» WHAT IS EXPECTED
Across the records below, report how many lines include the word "parameter", stating the number alone.

» Electronic design files

——

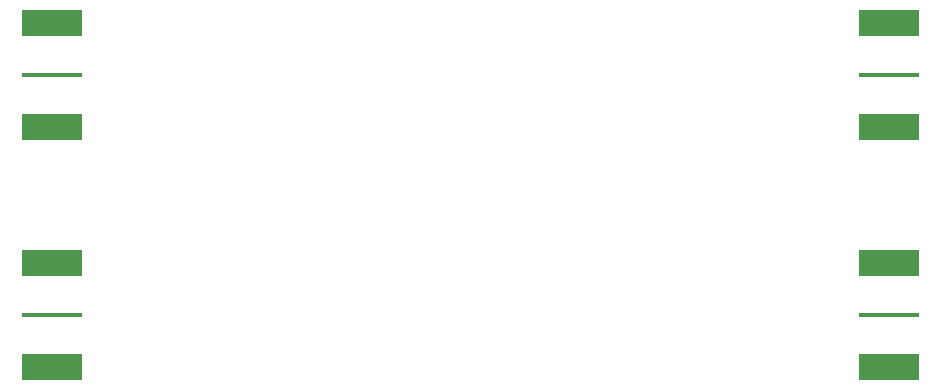
<source format=gtp>
G04*
G04 #@! TF.GenerationSoftware,Altium Limited,Altium Designer,19.1.7 (138)*
G04*
G04 Layer_Color=8421504*
%FSLAX25Y25*%
%MOIN*%
G70*
G01*
G75*
%ADD13R,0.20000X0.09000*%
%ADD14R,0.20000X0.01600*%
D13*
X10600Y22600D02*
D03*
Y57400D02*
D03*
Y102600D02*
D03*
Y137400D02*
D03*
X289400D02*
D03*
Y102600D02*
D03*
Y57400D02*
D03*
Y22600D02*
D03*
D14*
X10600Y40000D02*
D03*
Y120000D02*
D03*
X289400D02*
D03*
Y40000D02*
D03*
M02*

</source>
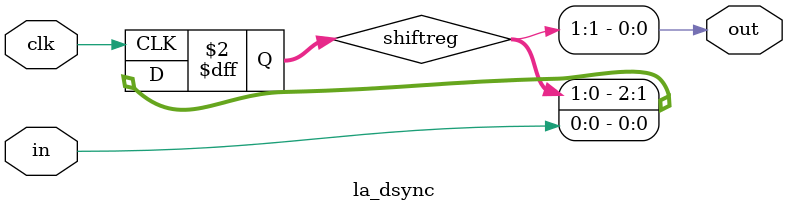
<source format=v>
module la_dsync #(parameter PROP = "DEFAULT",
                  parameter STAGES = 2,       // synchronizer depth
                  parameter RND = 1)          // randomize simulation delay
   (
    input  clk, // clock
    input  in, // input data
    output out  // synchronized data
    );

   reg [STAGES:0] shiftreg;
   always @(posedge clk)
     shiftreg[STAGES:0] <= {shiftreg[STAGES-1:0], in};

`ifdef SIM
 `ifndef VERILATOR
   integer        sync_delay;
   always @(posedge clk)
     sync_delay <= {$random} % 2;
   assign out = (|sync_delay & (|RND)) ? shiftreg[STAGES] : shiftreg[STAGES-1];
 `else
   assign out = shiftreg[STAGES-1];
 `endif
`else
   assign out = shiftreg[STAGES-1];
`endif

endmodule

</source>
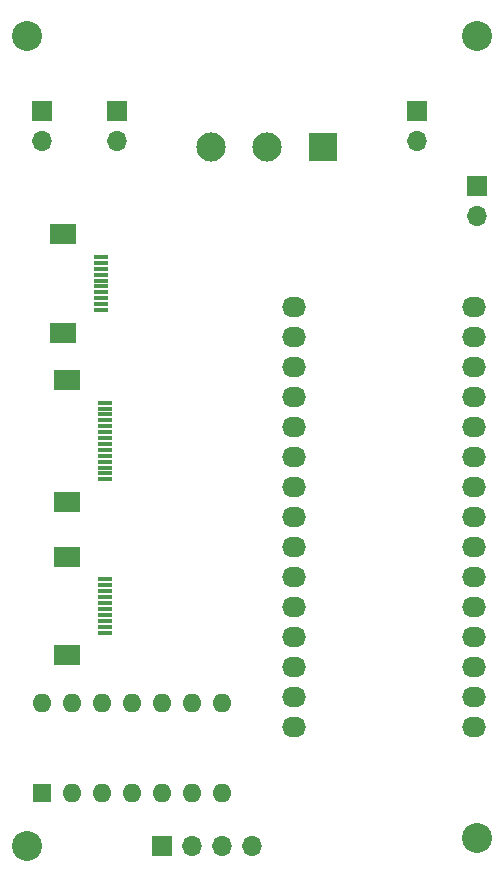
<source format=gbr>
%TF.GenerationSoftware,KiCad,Pcbnew,(6.0.1)*%
%TF.CreationDate,2022-06-07T11:34:35+01:00*%
%TF.ProjectId,psp-bluetooth,7073702d-626c-4756-9574-6f6f74682e6b,rev?*%
%TF.SameCoordinates,Original*%
%TF.FileFunction,Soldermask,Bot*%
%TF.FilePolarity,Negative*%
%FSLAX46Y46*%
G04 Gerber Fmt 4.6, Leading zero omitted, Abs format (unit mm)*
G04 Created by KiCad (PCBNEW (6.0.1)) date 2022-06-07 11:34:35*
%MOMM*%
%LPD*%
G01*
G04 APERTURE LIST*
%ADD10O,2.032000X1.727200*%
%ADD11C,2.540000*%
%ADD12R,2.475000X2.475000*%
%ADD13C,2.475000*%
%ADD14R,1.600000X1.600000*%
%ADD15O,1.600000X1.600000*%
%ADD16R,1.700000X1.700000*%
%ADD17O,1.700000X1.700000*%
%ADD18R,1.300000X0.300000*%
%ADD19R,2.200000X1.800000*%
G04 APERTURE END LIST*
D10*
%TO.C,P1*%
X139446000Y-71247000D03*
X139446000Y-73787000D03*
X139446000Y-76327000D03*
X139446000Y-78867000D03*
X139446000Y-81407000D03*
X139446000Y-83947000D03*
X139446000Y-86487000D03*
X139446000Y-89027000D03*
X139446000Y-91567000D03*
X139446000Y-94107000D03*
X139446000Y-96647000D03*
X139446000Y-99187000D03*
X139446000Y-101727000D03*
X139446000Y-104267000D03*
X139446000Y-106807000D03*
%TD*%
%TO.C,P2*%
X154686000Y-71247000D03*
X154686000Y-73787000D03*
X154686000Y-76327000D03*
X154686000Y-78867000D03*
X154686000Y-81407000D03*
X154686000Y-83947000D03*
X154686000Y-86487000D03*
X154686000Y-89027000D03*
X154686000Y-91567000D03*
X154686000Y-94107000D03*
X154686000Y-96647000D03*
X154686000Y-99187000D03*
X154686000Y-101727000D03*
X154686000Y-104267000D03*
X154686000Y-106807000D03*
%TD*%
D11*
%TO.C,P3*%
X116840000Y-48260000D03*
%TD*%
%TO.C,P4*%
X116840000Y-116840000D03*
%TD*%
%TO.C,P5*%
X154940000Y-116205000D03*
%TD*%
%TO.C,P6*%
X154940000Y-48260000D03*
%TD*%
D12*
%TO.C,S1*%
X141910000Y-57672500D03*
D13*
X137160000Y-57672500D03*
X132410000Y-57672500D03*
%TD*%
D14*
%TO.C,U1*%
X118105000Y-112385000D03*
D15*
X120645000Y-112385000D03*
X123185000Y-112385000D03*
X125725000Y-112385000D03*
X128265000Y-112385000D03*
X130805000Y-112385000D03*
X133345000Y-112385000D03*
X133345000Y-104765000D03*
X130805000Y-104765000D03*
X128265000Y-104765000D03*
X125725000Y-104765000D03*
X123185000Y-104765000D03*
X120645000Y-104765000D03*
X118105000Y-104765000D03*
%TD*%
D16*
%TO.C,J7*%
X118110000Y-54610000D03*
D17*
X118110000Y-57150000D03*
%TD*%
D16*
%TO.C,J4*%
X128280000Y-116840000D03*
D17*
X130820000Y-116840000D03*
X133360000Y-116840000D03*
X135900000Y-116840000D03*
%TD*%
D16*
%TO.C,J5*%
X149860000Y-54605000D03*
D17*
X149860000Y-57145000D03*
%TD*%
D16*
%TO.C,J8*%
X154940000Y-60955000D03*
D17*
X154940000Y-63495000D03*
%TD*%
D16*
%TO.C,J6*%
X124460000Y-54605000D03*
D17*
X124460000Y-57145000D03*
%TD*%
D18*
%TO.C,J3*%
X123450000Y-85800000D03*
X123450000Y-85300000D03*
X123450000Y-84800000D03*
X123450000Y-84300000D03*
X123450000Y-83800000D03*
X123450000Y-83300000D03*
X123450000Y-82800000D03*
X123450000Y-82300000D03*
X123450000Y-81800000D03*
X123450000Y-81300000D03*
X123450000Y-80800000D03*
X123450000Y-80300000D03*
X123450000Y-79800000D03*
X123450000Y-79300000D03*
D19*
X120200000Y-87700000D03*
X120200000Y-77400000D03*
%TD*%
D18*
%TO.C,J1*%
X123450000Y-98770000D03*
X123450000Y-98270000D03*
X123450000Y-97770000D03*
X123450000Y-97270000D03*
X123450000Y-96770000D03*
X123450000Y-96270000D03*
X123450000Y-95770000D03*
X123450000Y-95270000D03*
X123450000Y-94770000D03*
X123450000Y-94270000D03*
D19*
X120200000Y-100670000D03*
X120200000Y-92370000D03*
%TD*%
D18*
%TO.C,J2*%
X123135000Y-71465000D03*
X123135000Y-70965000D03*
X123135000Y-70465000D03*
X123135000Y-69965000D03*
X123135000Y-69465000D03*
X123135000Y-68965000D03*
X123135000Y-68465000D03*
X123135000Y-67965000D03*
X123135000Y-67465000D03*
X123135000Y-66965000D03*
D19*
X119885000Y-65065000D03*
X119885000Y-73365000D03*
%TD*%
M02*

</source>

——

» ANSWER SECTION
3